**Reading text**:
--

SECURITIES AND EXCHANGE COMMISSION
Washington, DC 20549
FORM 8-K/A No. 1
Pursuant to Section 13 or 15(d) of the
Securities Exchange Act of 1934
February 24, 2000
Date of Report - date of earliest event reported)
Stonehaven Realty Trust
(Exact name of registrant as specified in charter)
Maryland 0-25074 39-6594066
(State or other jurisdiction of (Commission File No.) (IRS Employer
incorporation or organization) Identification No.)
2550 University Avenue West, Suite 240 N, St. Paul, Minnesota 55114
(Address of principal executive offices)
(651) 917-5536
(Registrant's telephone number, including area code)
Item 1, items 3 through 6, and Items 8 and 9 are not applicable
and are therefore omitted.
ACQUISITION OF ASSETS
Item 2A.
On February 24, 2000, NTLI Acquisition Corporation, a Delaware
corporation ("Subsidiary") and a wholly-owned subsidiary of
Stonehaven Realty Trust (the "Company") acquired by merger Netlink
International, Inc., a privately held Minnesota corporation which
is an Internet consulting and web development company. Subsidiary,
which is the surviving corporation, was subsequently renamed Netlink
International, Inc. ("Netlink"). The acquisition was accomplished
by exchanging 914,286 of the Company's common shares for all of the
issued and outstanding stock of Netlink valued at $4.375 per share,
or an aggregate of $4.0 million.
The selling shareholders of Netlink were Odeh A. Muhawesh, Mary
Henschel, Alan Schmidt, Ahmid Yassine, Patrick Archbold, Ann K.
Wessels, Art Curruth, Patricia Hewitt, Thomas Walker, and Sherry
Ajax, none of whom had any previous relationship with registrant.
The assets involved were those of a viable, profitable, operating
business including fixed assets, accounts receivable, intellectual
property, contracts and commitments, employees, customers, distributors
and independent sales representatives. An independent valuation of
Netlink was obtained that placed its value near $10 million. The final
exchange rate was negotiated between the parties.
Further by agreement, the Company set aside a pool of options as to
200,000 Common Shares for future award to employees of Netlink. In
connection with the acquisition, the Chief Executive Officer of Netlink,
Odeh A. Muhawesh, was appointed President of the Company and will become
a member of the Board of Trustees of the Company upon the earlier of the
Company's next Annual Meeting of Shareholders or should a vacancy arise
among the current Board of Trustees of the Company; the Chief Financial
Officer, Ann K. Wessels of Netlink, was appointed Chief Financial Officer
of the Company; and the current employment contract of the Company's Chief
Executive Officer, Duane H. Lund, was required to be extended to be
co-terminous with that of the President.

--

**Data shown**:
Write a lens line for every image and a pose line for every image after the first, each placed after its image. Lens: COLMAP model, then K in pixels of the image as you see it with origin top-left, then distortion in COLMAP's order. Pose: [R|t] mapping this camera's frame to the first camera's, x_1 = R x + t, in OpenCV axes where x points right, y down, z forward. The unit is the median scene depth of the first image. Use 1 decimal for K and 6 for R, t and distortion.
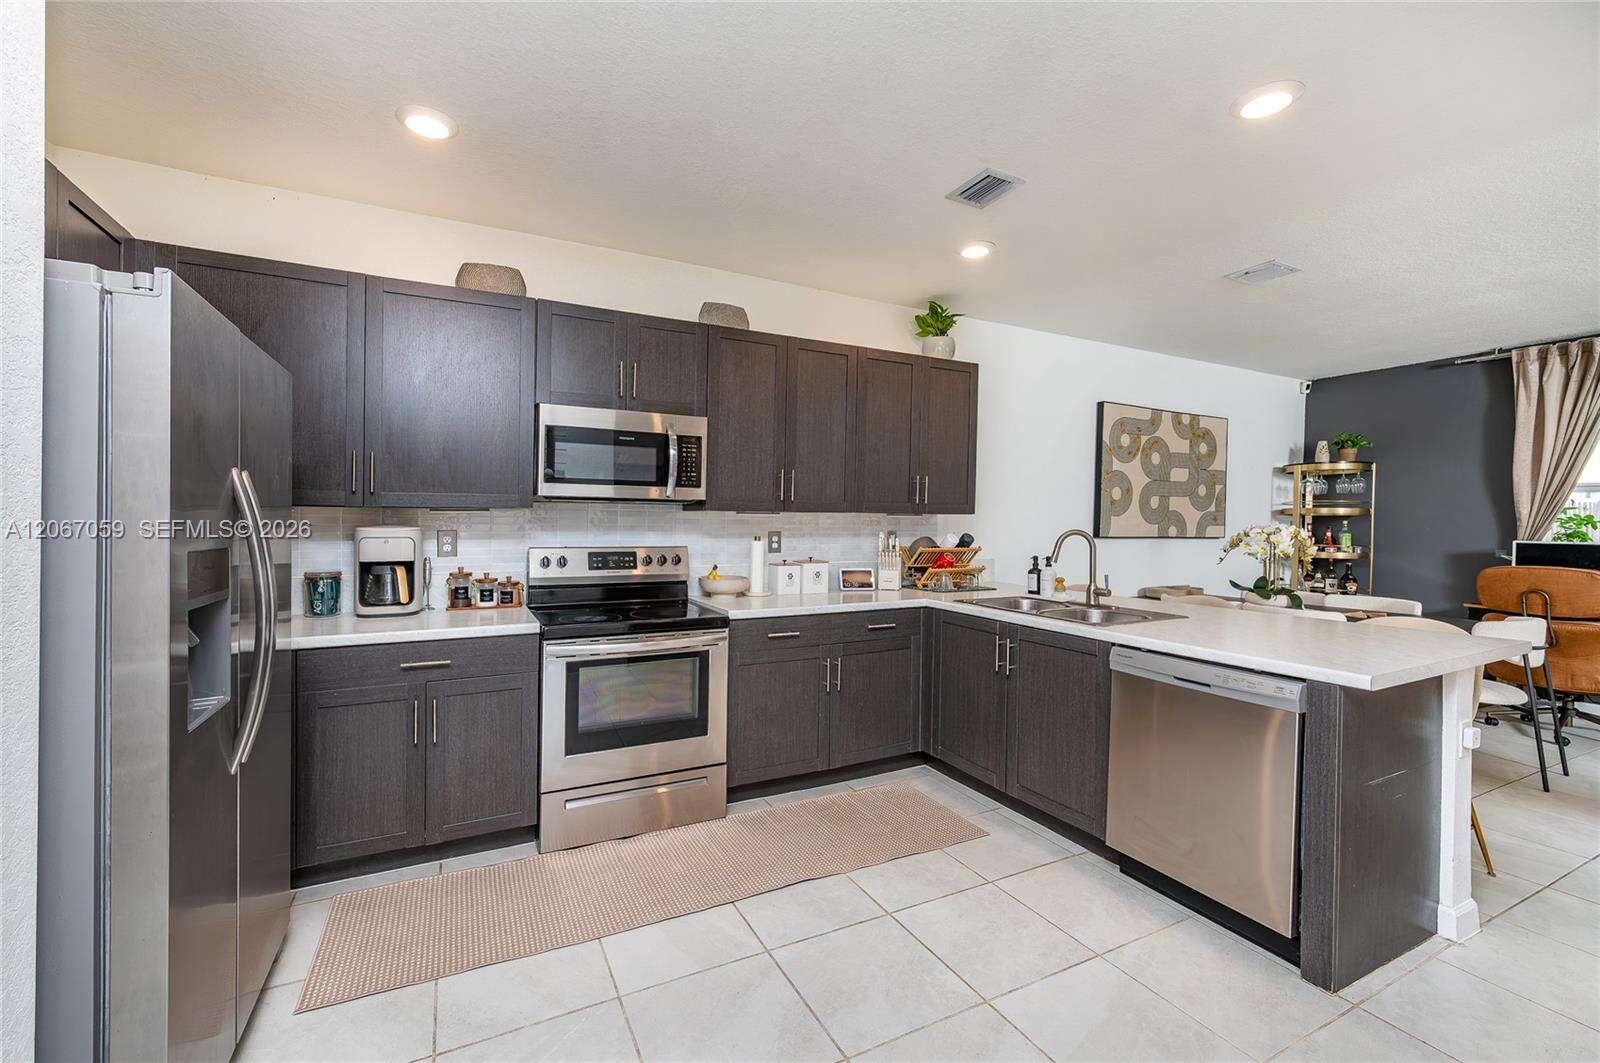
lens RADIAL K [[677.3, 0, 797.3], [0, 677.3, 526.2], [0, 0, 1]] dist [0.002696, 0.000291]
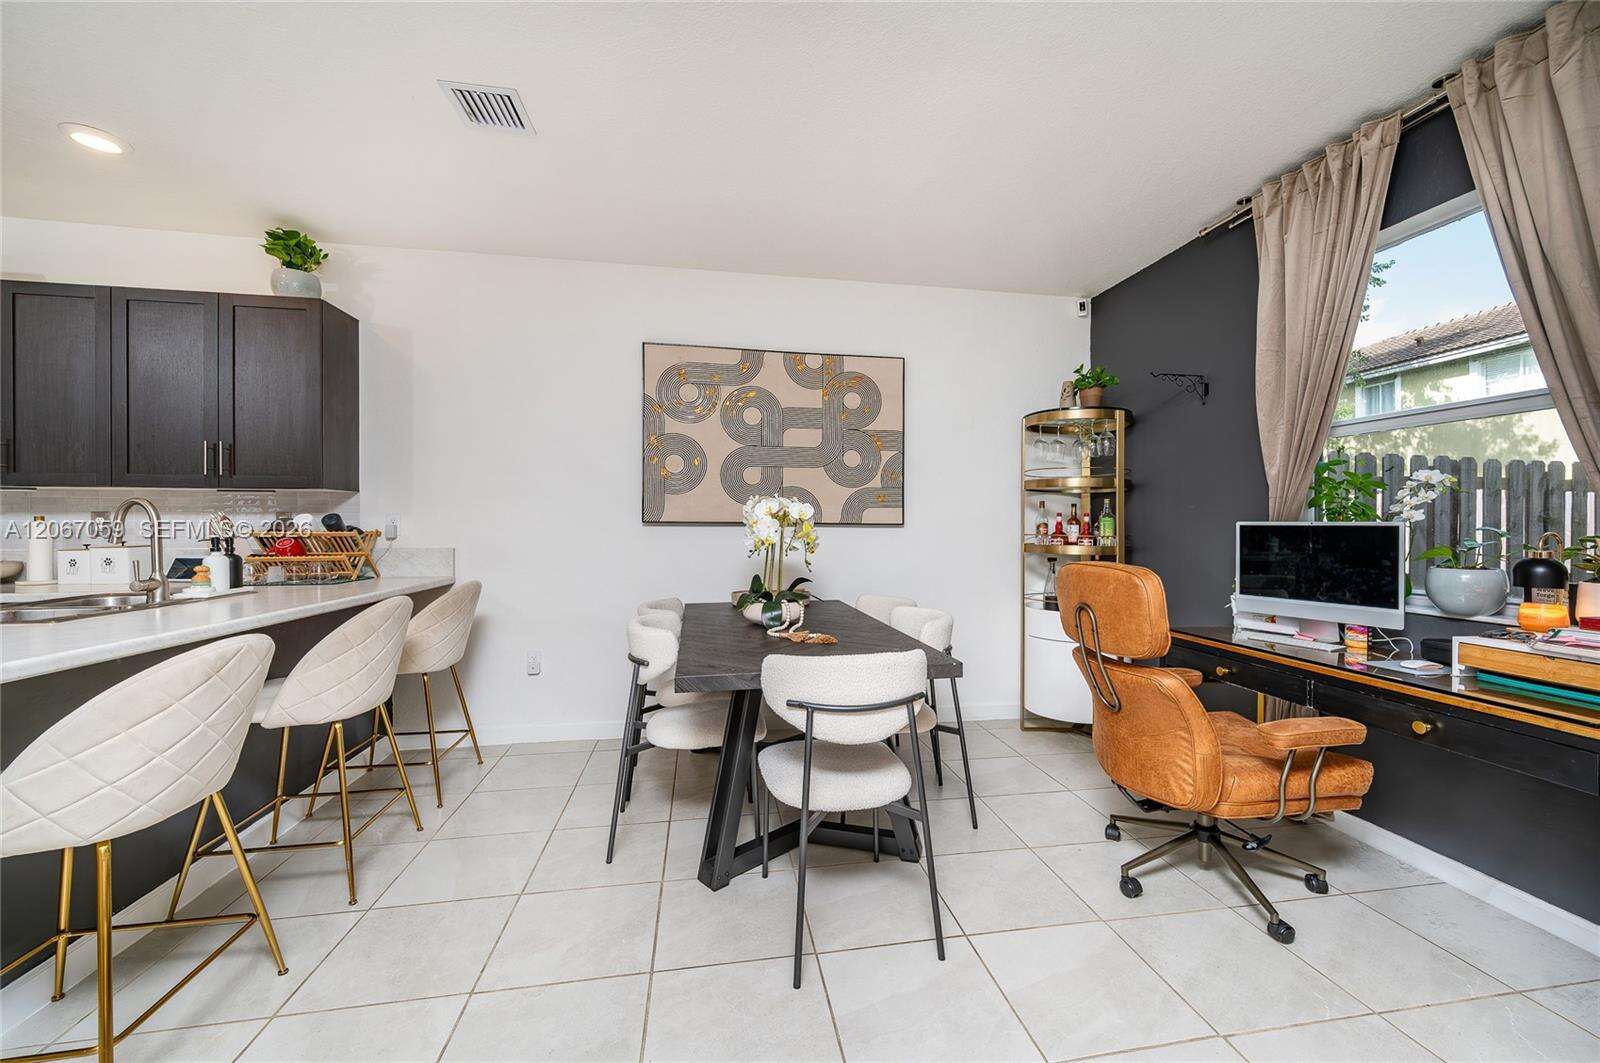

--

**Task description**:
From the Form 8-K/A filing above, list every category of assets that the Netlink acquisition is stated to have involved.

**Solution to the problem**:
- Fixed assets
- Accounts receivable
- Intellectual property
- Contracts and commitments
- Employees
- Customers
- Distributors
- Independent sales representatives